Participation in the Code Project introduced me to thousands of attorneys and procurement professionals around the country who served on our 12 different Code Drafting Committees, forming friendships that last to this day. It took three years to put the Code together, with a lot of late-night meetings, weekends away from home, and constant traveling in my role as the Assistant Project Director for Implementation. It’s hard to believe that in the late 70s we didn’t even have fax machines. We kept FedEx in business with all of our overnight deliveries (except for my late night hand deliveries to Mr. vom Baur’s home in Georgetown). When the Code was adopted as an official ABA policy document in 1979, Edith and I decided that it was time to return to my hometown of Louisville to raise our family and begin my law practice.

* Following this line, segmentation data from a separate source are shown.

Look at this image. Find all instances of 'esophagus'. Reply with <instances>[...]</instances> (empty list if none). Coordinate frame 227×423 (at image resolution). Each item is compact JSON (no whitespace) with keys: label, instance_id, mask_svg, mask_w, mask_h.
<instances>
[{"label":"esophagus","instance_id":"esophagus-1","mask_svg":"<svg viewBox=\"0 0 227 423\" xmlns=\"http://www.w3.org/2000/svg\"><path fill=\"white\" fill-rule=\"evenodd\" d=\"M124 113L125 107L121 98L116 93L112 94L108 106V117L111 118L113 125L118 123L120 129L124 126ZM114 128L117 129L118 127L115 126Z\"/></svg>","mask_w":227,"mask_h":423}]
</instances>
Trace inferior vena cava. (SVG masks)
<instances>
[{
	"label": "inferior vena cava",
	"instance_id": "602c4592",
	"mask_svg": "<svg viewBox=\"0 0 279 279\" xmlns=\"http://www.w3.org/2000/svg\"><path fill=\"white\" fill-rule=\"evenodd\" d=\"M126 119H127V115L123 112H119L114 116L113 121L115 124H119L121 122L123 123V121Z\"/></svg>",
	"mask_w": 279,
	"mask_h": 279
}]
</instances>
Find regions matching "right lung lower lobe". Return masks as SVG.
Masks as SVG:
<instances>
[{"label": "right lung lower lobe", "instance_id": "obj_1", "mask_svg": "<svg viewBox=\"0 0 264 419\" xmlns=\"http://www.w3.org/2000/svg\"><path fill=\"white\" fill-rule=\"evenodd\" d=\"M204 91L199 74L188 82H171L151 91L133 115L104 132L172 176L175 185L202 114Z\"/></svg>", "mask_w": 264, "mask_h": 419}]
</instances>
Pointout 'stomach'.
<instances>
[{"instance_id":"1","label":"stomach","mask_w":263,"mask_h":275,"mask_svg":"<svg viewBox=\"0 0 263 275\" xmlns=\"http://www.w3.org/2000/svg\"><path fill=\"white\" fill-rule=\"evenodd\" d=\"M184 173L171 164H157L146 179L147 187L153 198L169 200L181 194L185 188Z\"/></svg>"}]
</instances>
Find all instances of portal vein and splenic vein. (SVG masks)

I have remained active in the ongoing Code Project over the years, serving in various positions for the ensuing revisions, updates, and annotations. Expecting to become Kentucky’s MPC expert upon our return home, I can count the number of Code cases that I have had on my fingers and toes, perhaps without removing one sock! The Code has now been adopted by some 20 states and portions of the Code have been adopted by almost all of the other states along with thousands of local jurisdictions. Indeed, Mayor Menino probably knows more about emergency procurements than any other mayor in the country, given his incredible feat of completely shutting down the entire city in pursuit of the Boston Marathon bombers—and I tip my hat to him for his courageous leadership. The MPC is truly an ABA document that has had a profound impact on local government law throughout these United States. It has impacted the lives of all of its citizens by setting forth a transparent system of procurement policies and procedures to shed sunshine on these systems. This Section can certainly be proud of its participation in the development and implementation of the MPC and succeeding documents, even though most of you went to sleep when I made my presentations on the Code at our Council meetings!

Dear Friends and Great Travels

My participation in the life of our Section has formed the basis of our family vacations for most of my childrens’ lives, and there are memorable trips that readily come to mind—Bermuda, Toronto, London, Taos, Cancun, and Ixtapa, to name a few. Some of those trips did provide a fiasco or two, like the time the buses didn’t show up after a Section dinner in Sausalito, and Jackie Baker had to commandeer every taxi in the area to get everyone back to the hotel in San Francisco! I don’t recall Tamara having any such issues on her watch. We have also shared in the joys and sorrows of your families over the years, including illnesses such as cancer that has touched so many lives. My wife will be a 28 year survivor this December, and we have shared those journeys with many of you in such far flung places as the San Antonio River Walk, Fisherman’s Wharf, and the Oyster Bar in Grand Central Station. We have watched all of our children grow in their careers and start their own families. These are memories that we will cherish for the rest of our lifetimes (and I don’t use that word lightly today). I wish we could convince all young lawyers of the personal as well as the professional satisfaction that comes from participation in ABA Sections.


It’s difficult to pack a lifetime of memories into this short recollection piece, but what I do want to stress is that the success and longevity of this Section is based primarily on its good people. We have been fortunate in attracting new members with energy, vigor, and insights into the future of the law that will keep this Section strong for many years to come. We have indeed been a major player in the greater ABA and will continue in that role as the years go by. I feel fortunate to have played a small part in that continuum over the years with a host of wonderful people. I am truly humbled by this award, and I thank all of you for your friendship, support and love in our time together.

Postscript—Before I made these remarks, I asked for everyone’s forgiveness if I appeared disoriented or stumbled through them, as we had just learned that our daughter-in-law’s contractions were twelve minutes apart back in Louisville. I am proud to report that Harbin Grant Ethridge (7 lb. 10 oz., 20 in.) was born that evening, making this truly one of the most memorable days of our lives!